Problem statement |
Once the line holding "Фото и видео галерије" is found in the entries below, transcribe exactly every line up to and including the one holding "de conserver le layout du theme ou de le", but leave out the pictures.

Source information |
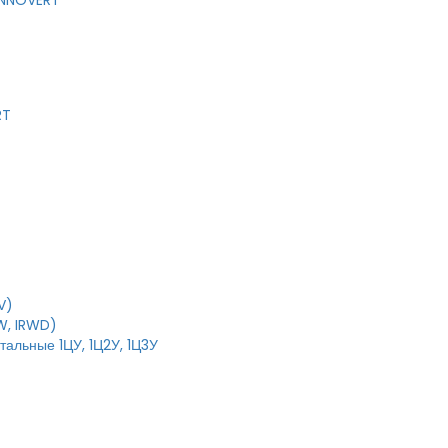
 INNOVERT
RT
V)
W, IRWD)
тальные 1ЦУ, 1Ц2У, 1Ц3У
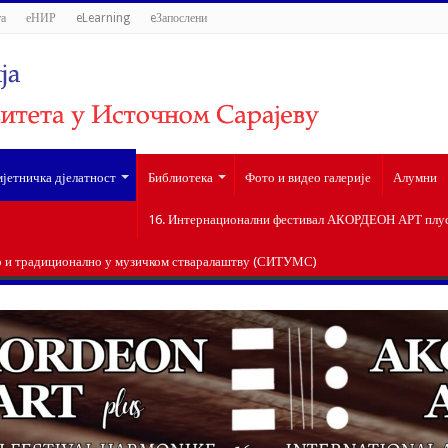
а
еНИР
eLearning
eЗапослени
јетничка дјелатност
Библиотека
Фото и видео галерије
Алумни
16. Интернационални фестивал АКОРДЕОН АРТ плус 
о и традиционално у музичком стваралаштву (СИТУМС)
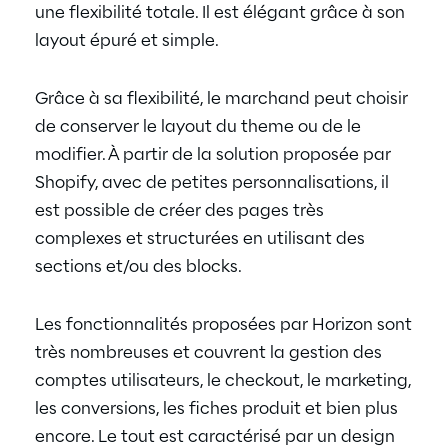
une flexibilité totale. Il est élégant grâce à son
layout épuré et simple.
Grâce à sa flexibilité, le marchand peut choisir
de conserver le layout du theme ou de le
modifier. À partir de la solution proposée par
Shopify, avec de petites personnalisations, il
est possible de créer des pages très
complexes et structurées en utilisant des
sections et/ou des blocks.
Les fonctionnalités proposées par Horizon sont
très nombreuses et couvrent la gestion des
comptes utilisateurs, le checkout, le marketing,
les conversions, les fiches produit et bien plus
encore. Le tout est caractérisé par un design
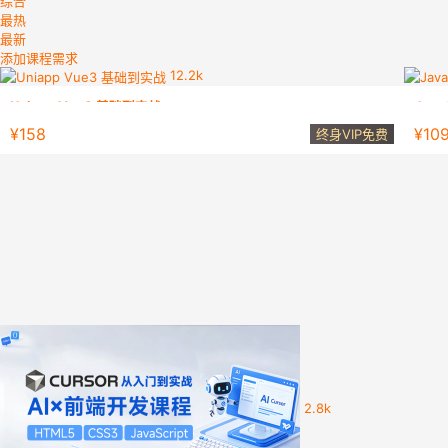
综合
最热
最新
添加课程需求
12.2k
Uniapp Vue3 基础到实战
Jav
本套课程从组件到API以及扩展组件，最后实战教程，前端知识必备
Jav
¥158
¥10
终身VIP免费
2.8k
==
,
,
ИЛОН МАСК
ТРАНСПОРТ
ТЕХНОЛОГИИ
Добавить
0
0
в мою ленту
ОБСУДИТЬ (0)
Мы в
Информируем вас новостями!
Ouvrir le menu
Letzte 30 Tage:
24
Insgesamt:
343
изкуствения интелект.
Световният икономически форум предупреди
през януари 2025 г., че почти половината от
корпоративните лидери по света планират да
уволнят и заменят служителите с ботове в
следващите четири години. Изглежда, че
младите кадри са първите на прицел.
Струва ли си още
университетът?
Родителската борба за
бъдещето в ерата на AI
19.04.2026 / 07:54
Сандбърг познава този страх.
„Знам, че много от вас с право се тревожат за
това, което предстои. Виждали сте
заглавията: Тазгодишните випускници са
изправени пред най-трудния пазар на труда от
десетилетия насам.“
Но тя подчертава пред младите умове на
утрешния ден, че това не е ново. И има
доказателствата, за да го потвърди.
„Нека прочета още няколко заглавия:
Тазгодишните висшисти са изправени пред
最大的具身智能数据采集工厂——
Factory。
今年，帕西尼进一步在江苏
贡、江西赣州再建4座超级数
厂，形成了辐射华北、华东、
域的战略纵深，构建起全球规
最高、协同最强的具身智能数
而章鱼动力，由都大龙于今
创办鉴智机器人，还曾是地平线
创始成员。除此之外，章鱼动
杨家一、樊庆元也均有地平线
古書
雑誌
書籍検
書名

Result |
Фото и видео галерије
Алумни
16. Интернационални фестивал АКОРДЕОН АРТ плус 
о и традиционално у музичком стваралаштву (СИТУМС)
une flexibilité totale. Il est élégant grâce à son
layout épuré et simple.
Grâce à sa flexibilité, le marchand peut choisir
de conserver le layout du theme ou de le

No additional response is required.